Zeckenbefall ist bei Hunden ein großes Thema. Eine Studie der VetmedUni Wien mit 90 Vierbeinern stellte in einem Jahr bei jedem zweiten Heimtier eine von Zecken übertragene Infektion fest. „Hunde infizieren sich dauernd mit Borrelien. Aber kein Hund wird wirklich krank“, sagt Michael Leschnik von der Kleintierklinik/Interne Medizin: „Das Immunsystem der Hunde ist da sehr unempfindlich.“ Freigänger-Katzen reagieren in keiner Weise auf die Erreger, die Menschen krank machen können.
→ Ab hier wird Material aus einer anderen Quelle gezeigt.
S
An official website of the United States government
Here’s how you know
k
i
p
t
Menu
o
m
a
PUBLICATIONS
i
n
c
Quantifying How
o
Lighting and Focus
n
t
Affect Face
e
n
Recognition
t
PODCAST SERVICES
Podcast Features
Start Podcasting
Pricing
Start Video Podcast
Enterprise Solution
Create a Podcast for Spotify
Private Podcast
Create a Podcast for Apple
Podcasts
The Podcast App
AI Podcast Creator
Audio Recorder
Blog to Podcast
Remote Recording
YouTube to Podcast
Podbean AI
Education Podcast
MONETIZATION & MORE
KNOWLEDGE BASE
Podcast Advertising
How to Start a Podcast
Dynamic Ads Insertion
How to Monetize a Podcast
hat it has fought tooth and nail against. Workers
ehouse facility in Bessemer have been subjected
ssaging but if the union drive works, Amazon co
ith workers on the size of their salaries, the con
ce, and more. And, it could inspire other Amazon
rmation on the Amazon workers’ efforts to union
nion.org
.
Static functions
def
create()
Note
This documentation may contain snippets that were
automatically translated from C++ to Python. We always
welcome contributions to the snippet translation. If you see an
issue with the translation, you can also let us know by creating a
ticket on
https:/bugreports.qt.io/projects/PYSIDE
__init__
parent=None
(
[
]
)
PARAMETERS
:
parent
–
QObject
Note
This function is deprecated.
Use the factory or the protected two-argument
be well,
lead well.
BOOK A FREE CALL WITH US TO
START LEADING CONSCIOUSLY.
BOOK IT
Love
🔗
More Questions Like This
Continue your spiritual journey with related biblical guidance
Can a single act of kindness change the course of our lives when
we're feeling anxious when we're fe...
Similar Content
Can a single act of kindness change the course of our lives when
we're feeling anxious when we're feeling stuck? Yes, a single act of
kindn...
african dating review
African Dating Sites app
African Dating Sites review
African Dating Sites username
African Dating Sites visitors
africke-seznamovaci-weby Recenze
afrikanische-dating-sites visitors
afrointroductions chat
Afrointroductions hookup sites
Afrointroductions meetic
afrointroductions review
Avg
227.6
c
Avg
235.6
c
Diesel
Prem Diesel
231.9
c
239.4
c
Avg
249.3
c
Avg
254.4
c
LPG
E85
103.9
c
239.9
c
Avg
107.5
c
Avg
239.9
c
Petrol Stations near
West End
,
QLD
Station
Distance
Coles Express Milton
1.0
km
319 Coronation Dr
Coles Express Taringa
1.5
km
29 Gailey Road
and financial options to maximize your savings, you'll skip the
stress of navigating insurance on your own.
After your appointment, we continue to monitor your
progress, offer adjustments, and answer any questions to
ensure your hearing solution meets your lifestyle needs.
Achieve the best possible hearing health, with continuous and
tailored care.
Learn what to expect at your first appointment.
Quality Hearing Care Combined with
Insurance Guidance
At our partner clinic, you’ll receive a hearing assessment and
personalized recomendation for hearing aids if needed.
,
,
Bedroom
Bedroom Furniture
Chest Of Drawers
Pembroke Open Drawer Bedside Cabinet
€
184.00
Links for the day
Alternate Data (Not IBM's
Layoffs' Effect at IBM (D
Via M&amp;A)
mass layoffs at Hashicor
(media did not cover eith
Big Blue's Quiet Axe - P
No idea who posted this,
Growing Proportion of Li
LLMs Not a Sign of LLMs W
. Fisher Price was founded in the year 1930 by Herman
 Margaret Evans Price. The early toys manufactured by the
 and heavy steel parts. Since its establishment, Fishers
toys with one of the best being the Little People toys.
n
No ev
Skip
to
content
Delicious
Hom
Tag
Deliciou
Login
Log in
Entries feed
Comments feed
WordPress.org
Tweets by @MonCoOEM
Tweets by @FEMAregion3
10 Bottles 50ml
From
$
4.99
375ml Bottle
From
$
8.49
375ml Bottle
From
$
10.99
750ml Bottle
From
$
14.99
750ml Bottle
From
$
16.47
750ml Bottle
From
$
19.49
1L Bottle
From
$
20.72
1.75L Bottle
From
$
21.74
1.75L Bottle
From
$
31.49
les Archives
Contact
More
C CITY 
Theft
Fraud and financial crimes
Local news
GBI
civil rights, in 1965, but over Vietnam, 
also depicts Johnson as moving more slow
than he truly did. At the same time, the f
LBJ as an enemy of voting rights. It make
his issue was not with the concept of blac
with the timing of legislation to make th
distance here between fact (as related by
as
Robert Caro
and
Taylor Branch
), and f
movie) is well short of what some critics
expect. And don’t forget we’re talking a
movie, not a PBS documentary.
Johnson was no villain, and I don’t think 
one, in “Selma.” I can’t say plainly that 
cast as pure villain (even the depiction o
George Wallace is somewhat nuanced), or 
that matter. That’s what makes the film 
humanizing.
„Wir empfehlen die Impfung v. a. Risikopatienten – Jagdhunden oder Hunden, die oft in einem Zeckengebiet spazieren gehen“, sagt Voracek. Einig sind die Experten: Für Hunde ist der Schutz vor Zeckenbefall z. B. mit Spot-on-Präparaten, Halsbändern und Sprays wichtiger als die Borreliose-Schutzimpfung.